West Virginia Department of Environmental Protection (WVDEP) spokeswoman Kelley Gillenwater said the Stella 1H, which was being drilled, and the producing Callie 1H both remain shut down. The Stella collided with the Callie, causing what regulators believe is an avenue for methane to threaten nearby water wells (see Shale Daily, Sept. 30)
Gillenwater said Antero has since installed specially designed barriers, called isolation packers, that have been inserted into the lower depths of both wells to seal them. There are 12 private water wells in the area. Three of those closest to the pad have been disconnected from homes to ensure no gas gets inside.
Antero is also providing drinking water to the affected homeowners. Shortly after the incident, regulators were dispatched to take samples from the water supplies to see if high levels of methane were present, but on Tuesday Gillenwater said the results have not come back yet.

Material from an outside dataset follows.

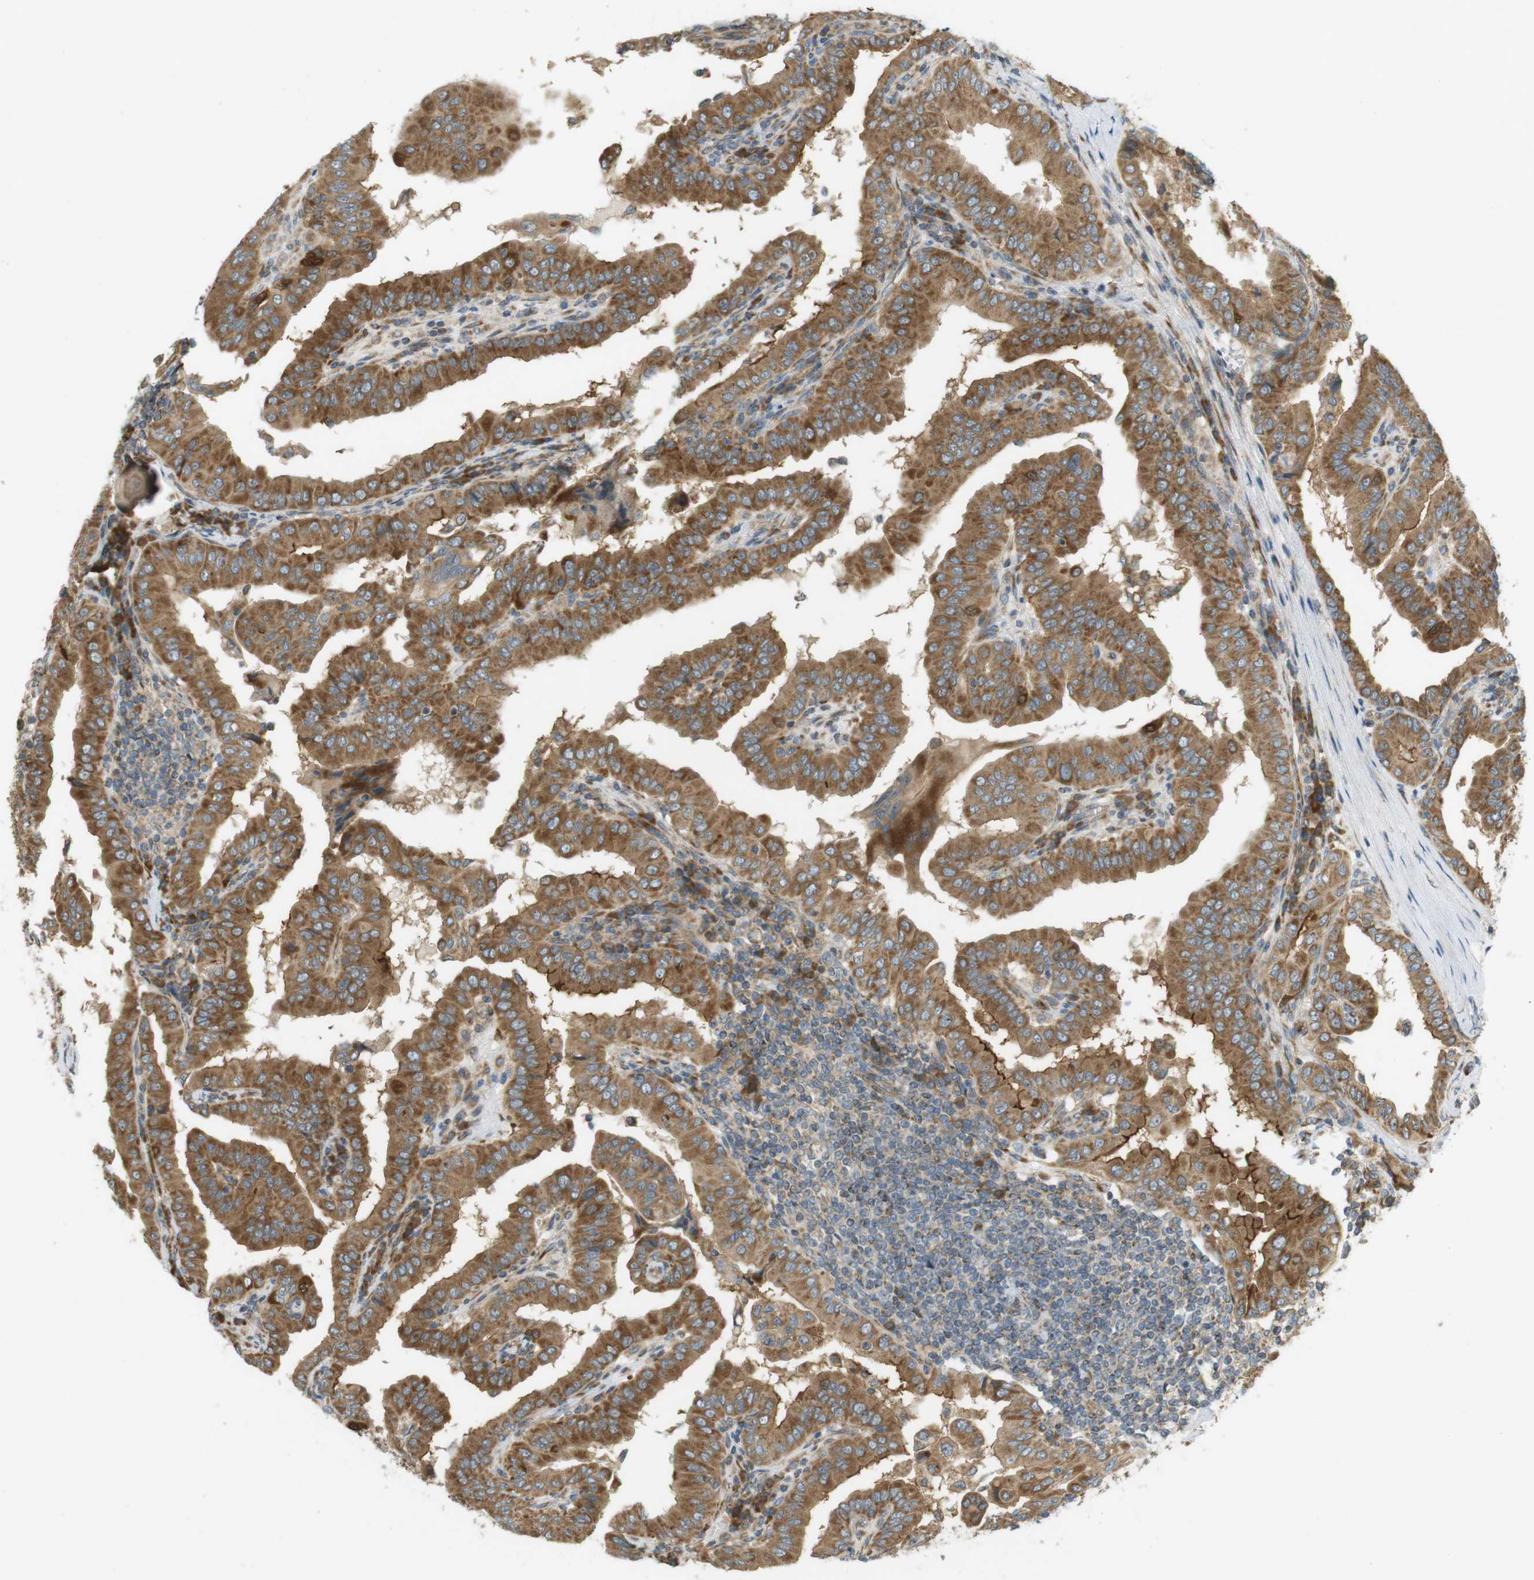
{"staining": {"intensity": "moderate", "quantity": ">75%", "location": "cytoplasmic/membranous"}, "tissue": "thyroid cancer", "cell_type": "Tumor cells", "image_type": "cancer", "snomed": [{"axis": "morphology", "description": "Papillary adenocarcinoma, NOS"}, {"axis": "topography", "description": "Thyroid gland"}], "caption": "There is medium levels of moderate cytoplasmic/membranous expression in tumor cells of thyroid cancer, as demonstrated by immunohistochemical staining (brown color).", "gene": "SLC41A1", "patient": {"sex": "male", "age": 33}}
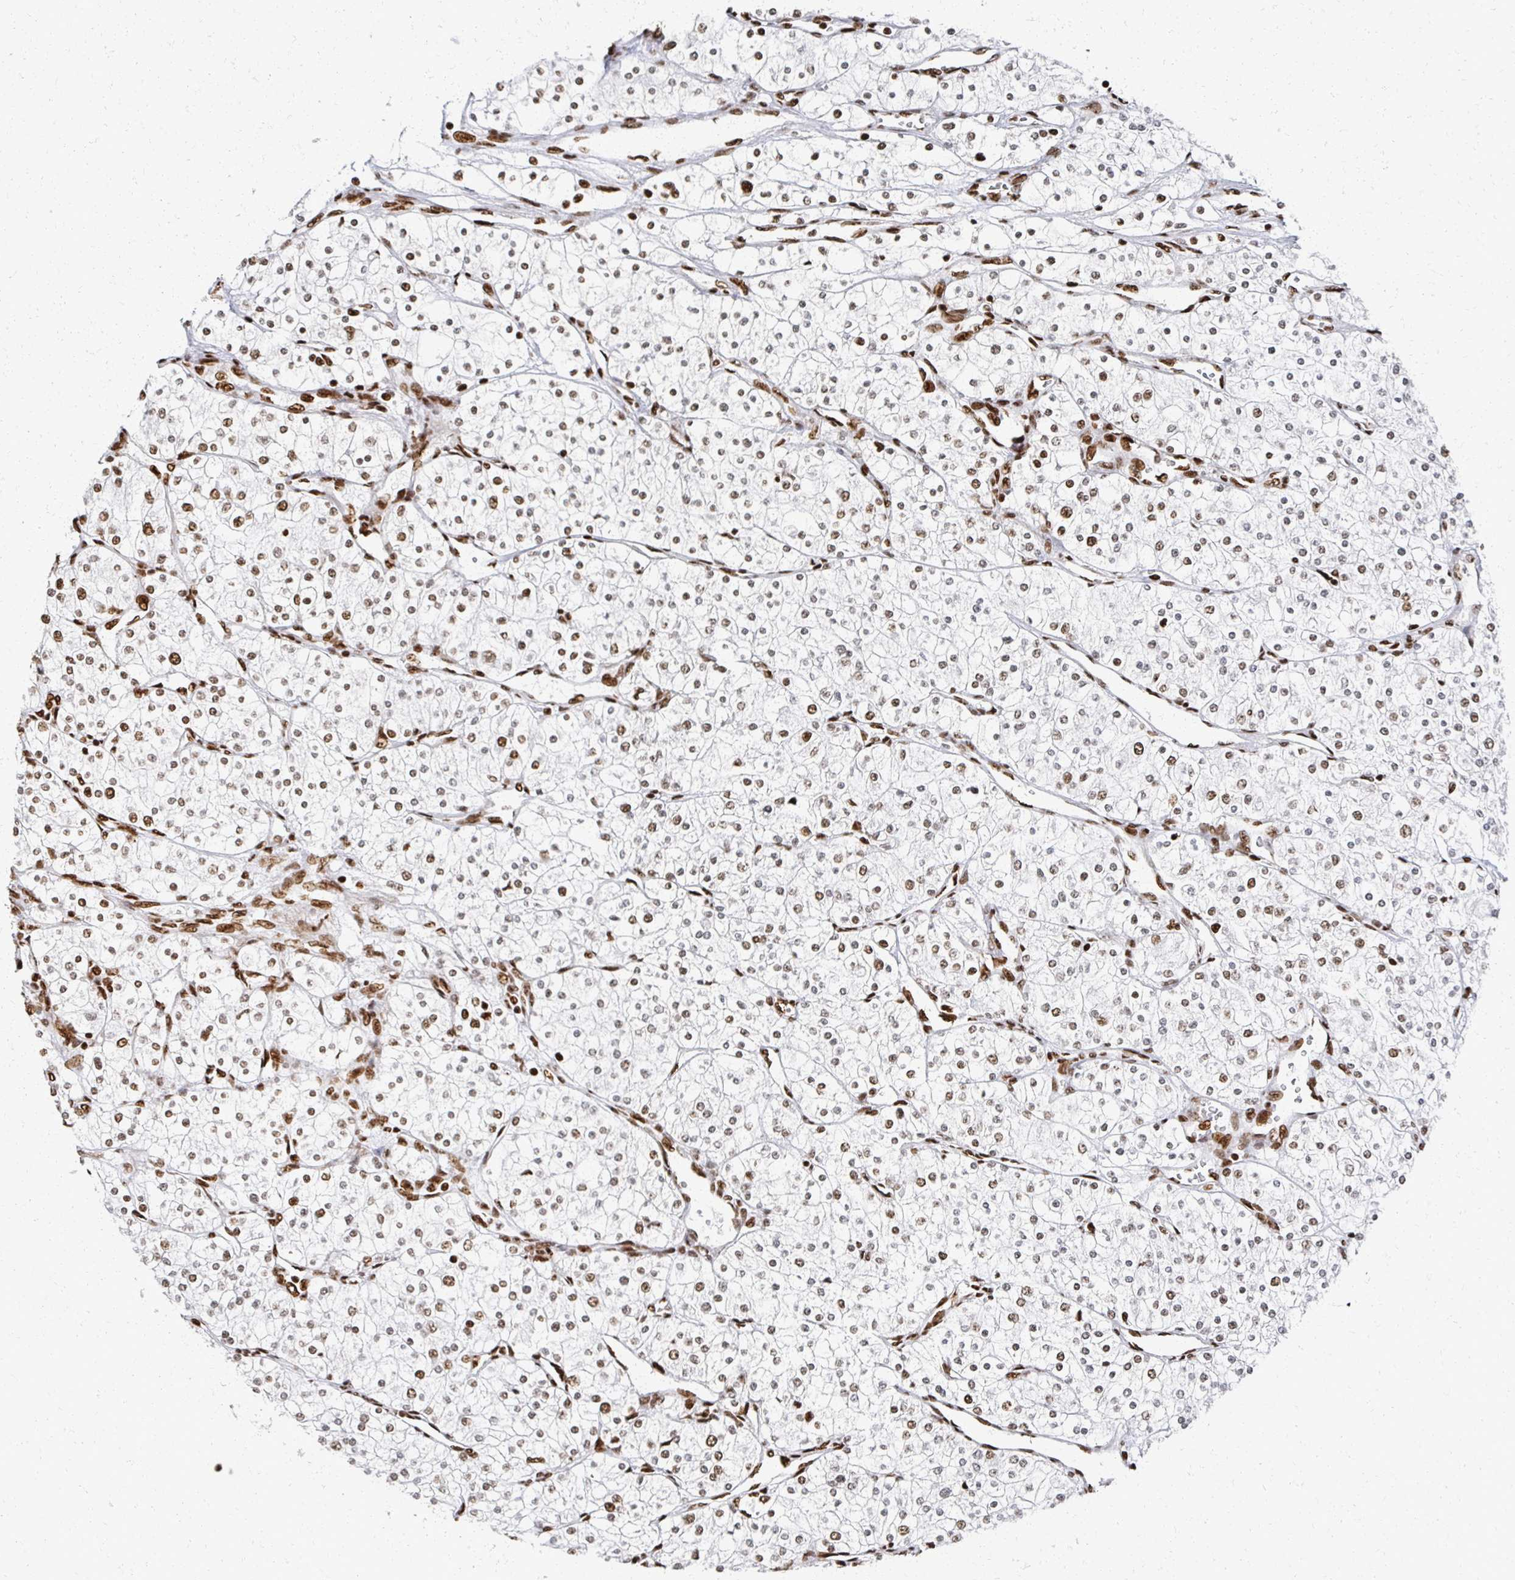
{"staining": {"intensity": "moderate", "quantity": ">75%", "location": "nuclear"}, "tissue": "renal cancer", "cell_type": "Tumor cells", "image_type": "cancer", "snomed": [{"axis": "morphology", "description": "Adenocarcinoma, NOS"}, {"axis": "topography", "description": "Kidney"}], "caption": "Protein staining by immunohistochemistry (IHC) reveals moderate nuclear staining in about >75% of tumor cells in renal cancer.", "gene": "RBBP7", "patient": {"sex": "male", "age": 80}}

Four wells were already completed at the pad. The incident led to two notices of violation (NOV) and a cease operations order that halted production at the Callie 2H and a separate producing well at a different pad in the area, which also remains shuttered.
The NOVs required Antero to act on the situation by Oct. 1 and stipulated that the company determine the cause of the collision and conduct necessary repairs to the Callie’s production casing, among other things.
Gillenwater said Antero asked for and received a 30-day extension to submit its abatement plan, which will now be due Nov. 30. The WVDEP did not rule out fines or additional enforcement action when the incident occurred, saying at the time that those were being evaluated. On Tuesday, Gillenwater said the agency was still considering monetary penalties and other options.